Question 6 in the FAA document offers 11 steps any airport sponsor can consider when trying to resolve pricing or access, or simply while conducting their local due diligence. Items like publicly disclosing rates and charges for airport access and services, retaining exclusive control over ramp areas and perhaps establishing different categories of FBOs on the same airport that provide different levels of service.

Justin Barkowski, another AOPA attorney told the story of Heber City airport (HCR) southeast of Salt Lake City, the facility that received more complaints than any other airport. In an attempt to quash user complaints over high prices, airport management initiated steps to install a self-serve fuel system, although that move would have violated the airport’s minimum standards already in place. However, the airport worked with local city governance and amended the minimum standards to allow self-serve fueling. In response, Barkowski said the current FBO sued the airport to halt the self-serve installation.

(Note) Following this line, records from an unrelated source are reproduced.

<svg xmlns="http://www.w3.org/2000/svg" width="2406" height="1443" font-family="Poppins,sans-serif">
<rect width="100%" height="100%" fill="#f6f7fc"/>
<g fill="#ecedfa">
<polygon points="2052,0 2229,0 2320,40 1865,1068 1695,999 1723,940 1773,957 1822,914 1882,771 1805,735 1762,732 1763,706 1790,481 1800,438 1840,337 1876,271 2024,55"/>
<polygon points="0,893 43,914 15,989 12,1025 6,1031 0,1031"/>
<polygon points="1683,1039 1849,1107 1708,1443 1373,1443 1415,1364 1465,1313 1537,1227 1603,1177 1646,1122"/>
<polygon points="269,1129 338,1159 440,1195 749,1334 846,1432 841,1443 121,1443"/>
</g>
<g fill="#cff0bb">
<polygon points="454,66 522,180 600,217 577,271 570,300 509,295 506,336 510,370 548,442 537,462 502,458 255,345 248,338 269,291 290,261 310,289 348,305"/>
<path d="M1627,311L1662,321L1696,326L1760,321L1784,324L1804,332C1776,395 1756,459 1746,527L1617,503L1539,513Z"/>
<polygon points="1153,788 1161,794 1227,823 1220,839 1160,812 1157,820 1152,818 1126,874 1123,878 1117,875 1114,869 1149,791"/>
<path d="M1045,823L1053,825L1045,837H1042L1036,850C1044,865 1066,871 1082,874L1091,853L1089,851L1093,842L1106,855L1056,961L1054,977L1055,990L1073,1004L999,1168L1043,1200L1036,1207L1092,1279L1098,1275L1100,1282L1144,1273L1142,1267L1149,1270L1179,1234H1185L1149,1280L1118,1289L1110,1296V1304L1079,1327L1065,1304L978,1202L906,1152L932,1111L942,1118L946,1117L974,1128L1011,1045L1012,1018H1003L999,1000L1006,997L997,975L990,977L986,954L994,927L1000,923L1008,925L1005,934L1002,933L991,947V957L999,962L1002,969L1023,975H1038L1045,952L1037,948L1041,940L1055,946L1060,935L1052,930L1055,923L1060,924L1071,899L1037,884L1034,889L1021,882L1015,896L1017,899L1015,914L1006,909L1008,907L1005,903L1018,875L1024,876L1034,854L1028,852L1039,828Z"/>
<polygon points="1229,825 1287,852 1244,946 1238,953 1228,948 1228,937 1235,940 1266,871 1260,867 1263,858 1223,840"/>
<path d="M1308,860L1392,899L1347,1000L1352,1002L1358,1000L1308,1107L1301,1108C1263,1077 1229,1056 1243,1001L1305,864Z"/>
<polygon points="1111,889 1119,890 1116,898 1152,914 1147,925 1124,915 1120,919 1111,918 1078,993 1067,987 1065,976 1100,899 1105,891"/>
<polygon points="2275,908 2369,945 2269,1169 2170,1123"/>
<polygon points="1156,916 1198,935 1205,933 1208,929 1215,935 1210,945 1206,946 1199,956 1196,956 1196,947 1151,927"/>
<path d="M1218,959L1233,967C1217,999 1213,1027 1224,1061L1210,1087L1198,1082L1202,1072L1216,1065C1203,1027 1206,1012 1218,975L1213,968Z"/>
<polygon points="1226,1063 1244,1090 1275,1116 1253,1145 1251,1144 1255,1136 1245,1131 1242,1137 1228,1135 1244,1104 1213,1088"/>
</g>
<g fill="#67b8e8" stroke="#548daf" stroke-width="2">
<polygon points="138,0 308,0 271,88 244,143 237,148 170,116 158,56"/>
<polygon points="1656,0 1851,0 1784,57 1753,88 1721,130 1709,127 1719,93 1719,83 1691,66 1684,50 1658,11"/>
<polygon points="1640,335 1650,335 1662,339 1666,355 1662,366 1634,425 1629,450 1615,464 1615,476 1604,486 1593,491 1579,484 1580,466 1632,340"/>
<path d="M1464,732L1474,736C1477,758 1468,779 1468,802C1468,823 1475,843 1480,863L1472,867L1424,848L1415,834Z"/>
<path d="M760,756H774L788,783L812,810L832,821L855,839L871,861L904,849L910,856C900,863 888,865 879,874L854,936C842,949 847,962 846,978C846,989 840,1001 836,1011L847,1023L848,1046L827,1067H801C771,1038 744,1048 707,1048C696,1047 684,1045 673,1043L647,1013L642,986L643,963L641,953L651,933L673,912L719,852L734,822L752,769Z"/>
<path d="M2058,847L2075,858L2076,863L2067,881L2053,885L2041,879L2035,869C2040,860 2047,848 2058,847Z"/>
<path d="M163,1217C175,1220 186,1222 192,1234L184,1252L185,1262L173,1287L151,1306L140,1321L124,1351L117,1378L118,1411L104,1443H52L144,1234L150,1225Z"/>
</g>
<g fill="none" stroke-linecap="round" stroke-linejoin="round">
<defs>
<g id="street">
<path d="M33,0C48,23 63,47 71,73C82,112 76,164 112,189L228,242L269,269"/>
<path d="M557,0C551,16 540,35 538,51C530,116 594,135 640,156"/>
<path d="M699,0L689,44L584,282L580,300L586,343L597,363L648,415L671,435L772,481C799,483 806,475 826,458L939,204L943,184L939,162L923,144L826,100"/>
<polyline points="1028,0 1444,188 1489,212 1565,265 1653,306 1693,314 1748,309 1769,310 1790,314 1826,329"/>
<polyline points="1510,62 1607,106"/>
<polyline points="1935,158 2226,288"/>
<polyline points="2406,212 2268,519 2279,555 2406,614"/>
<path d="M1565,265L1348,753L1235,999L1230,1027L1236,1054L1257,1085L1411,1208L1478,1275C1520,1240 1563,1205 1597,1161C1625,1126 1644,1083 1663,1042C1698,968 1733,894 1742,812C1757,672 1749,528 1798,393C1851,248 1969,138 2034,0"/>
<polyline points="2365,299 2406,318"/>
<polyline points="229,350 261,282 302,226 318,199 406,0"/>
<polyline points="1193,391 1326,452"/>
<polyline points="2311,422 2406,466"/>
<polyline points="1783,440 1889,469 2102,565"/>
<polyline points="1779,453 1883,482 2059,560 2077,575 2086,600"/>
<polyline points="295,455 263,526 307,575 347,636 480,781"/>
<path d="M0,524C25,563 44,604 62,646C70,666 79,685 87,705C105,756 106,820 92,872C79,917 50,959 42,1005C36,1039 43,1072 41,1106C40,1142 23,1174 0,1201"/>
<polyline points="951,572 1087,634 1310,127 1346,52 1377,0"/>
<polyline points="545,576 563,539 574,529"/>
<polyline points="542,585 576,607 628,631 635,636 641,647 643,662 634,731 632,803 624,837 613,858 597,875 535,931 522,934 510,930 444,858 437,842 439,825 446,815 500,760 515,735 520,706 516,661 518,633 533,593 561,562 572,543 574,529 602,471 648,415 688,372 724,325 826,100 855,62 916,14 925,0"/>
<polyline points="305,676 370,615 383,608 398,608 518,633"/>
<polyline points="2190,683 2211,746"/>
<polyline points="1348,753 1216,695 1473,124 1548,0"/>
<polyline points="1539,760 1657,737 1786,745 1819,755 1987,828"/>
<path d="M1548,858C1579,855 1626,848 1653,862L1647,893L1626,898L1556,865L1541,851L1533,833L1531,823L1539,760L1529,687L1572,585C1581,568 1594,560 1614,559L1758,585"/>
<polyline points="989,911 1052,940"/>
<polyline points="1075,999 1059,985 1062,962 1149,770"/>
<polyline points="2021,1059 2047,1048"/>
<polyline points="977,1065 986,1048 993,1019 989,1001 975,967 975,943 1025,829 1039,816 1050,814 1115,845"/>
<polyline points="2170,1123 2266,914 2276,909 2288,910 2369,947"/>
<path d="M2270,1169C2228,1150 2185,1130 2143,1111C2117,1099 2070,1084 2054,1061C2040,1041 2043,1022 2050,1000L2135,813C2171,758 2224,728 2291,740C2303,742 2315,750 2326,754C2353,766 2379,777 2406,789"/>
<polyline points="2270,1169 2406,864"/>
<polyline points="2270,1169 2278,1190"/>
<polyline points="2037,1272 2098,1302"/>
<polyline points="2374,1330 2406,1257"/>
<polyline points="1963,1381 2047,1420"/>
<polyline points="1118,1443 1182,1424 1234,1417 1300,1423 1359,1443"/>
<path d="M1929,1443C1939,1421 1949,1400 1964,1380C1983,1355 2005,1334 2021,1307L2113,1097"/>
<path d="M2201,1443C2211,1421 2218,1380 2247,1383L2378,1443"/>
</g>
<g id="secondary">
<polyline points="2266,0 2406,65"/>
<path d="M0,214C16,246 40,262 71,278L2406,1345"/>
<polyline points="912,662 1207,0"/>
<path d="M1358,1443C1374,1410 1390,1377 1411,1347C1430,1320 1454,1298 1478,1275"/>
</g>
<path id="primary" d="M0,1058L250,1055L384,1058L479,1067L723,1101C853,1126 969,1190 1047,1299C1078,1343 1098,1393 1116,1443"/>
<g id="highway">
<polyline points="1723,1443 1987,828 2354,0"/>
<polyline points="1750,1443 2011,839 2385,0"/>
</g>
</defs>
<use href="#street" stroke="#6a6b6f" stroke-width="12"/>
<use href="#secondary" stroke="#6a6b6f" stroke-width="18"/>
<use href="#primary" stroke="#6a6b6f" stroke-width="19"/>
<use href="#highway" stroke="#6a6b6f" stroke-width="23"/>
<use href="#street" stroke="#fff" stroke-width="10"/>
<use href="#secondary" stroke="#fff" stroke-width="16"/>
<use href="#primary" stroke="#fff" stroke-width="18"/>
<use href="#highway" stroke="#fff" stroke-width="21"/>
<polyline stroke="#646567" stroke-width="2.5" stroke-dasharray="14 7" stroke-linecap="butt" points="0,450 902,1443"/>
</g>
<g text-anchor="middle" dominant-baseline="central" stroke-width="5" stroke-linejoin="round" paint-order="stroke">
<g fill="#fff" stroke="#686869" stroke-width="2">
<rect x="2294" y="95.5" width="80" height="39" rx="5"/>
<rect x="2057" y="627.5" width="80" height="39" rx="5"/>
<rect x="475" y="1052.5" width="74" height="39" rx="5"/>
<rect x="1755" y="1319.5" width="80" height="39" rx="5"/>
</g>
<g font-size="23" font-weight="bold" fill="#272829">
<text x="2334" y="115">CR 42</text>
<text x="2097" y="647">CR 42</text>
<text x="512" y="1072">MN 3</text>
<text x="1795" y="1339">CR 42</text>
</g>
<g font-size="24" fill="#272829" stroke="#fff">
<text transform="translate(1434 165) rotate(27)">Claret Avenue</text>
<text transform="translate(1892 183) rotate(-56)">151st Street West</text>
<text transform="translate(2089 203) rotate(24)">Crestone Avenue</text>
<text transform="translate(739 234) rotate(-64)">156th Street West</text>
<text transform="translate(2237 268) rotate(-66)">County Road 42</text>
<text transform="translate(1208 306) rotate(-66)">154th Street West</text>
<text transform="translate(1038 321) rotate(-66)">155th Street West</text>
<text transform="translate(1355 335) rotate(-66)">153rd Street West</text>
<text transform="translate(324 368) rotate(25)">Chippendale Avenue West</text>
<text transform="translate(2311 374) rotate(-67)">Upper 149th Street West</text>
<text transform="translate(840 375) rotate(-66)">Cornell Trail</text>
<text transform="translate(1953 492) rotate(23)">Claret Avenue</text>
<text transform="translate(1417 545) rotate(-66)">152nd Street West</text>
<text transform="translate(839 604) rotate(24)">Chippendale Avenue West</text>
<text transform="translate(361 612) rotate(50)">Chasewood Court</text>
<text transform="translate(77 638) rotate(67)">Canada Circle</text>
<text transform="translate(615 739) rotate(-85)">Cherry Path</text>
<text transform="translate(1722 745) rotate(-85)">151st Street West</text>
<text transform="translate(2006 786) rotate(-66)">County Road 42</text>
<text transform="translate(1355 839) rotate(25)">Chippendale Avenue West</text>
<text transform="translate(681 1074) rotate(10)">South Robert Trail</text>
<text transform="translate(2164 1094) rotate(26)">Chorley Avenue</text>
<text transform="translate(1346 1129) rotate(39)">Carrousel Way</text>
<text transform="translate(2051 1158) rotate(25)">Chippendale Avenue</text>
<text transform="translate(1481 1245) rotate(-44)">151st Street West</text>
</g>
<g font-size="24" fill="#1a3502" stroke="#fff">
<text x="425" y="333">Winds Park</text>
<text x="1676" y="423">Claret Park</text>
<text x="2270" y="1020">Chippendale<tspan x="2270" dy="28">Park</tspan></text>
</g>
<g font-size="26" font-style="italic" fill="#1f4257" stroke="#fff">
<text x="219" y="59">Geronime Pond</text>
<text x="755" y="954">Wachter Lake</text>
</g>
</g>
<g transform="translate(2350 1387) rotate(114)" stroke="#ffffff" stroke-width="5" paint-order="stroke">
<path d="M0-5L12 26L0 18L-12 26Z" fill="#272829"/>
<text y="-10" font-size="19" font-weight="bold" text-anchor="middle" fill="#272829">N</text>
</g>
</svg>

While not all problems on any airport can be easily solved with the publication of the FAA’s document, Mead said, “I think the FAA has taken a very important first step and it was welcome and very much needed. I think AOPA has awakened FAA to this problem and they needed to be awakened. Airports should be about transparency [of operations] and getting [sponsors] smart about what tools are in their toolbox to promote competition and exercise their own due diligence and oversite. I hope this document will do that.”

“AOPA plans to push very hard on alternative airport access because that represents a lot of economic power,” he continued. He also mentioned speaking on access and pricing at a recent NATA conference. “I think they listened and we had a good healthy dialogue. We’ll be in conversations with NATA over the coming months. We’re all in this boat together.”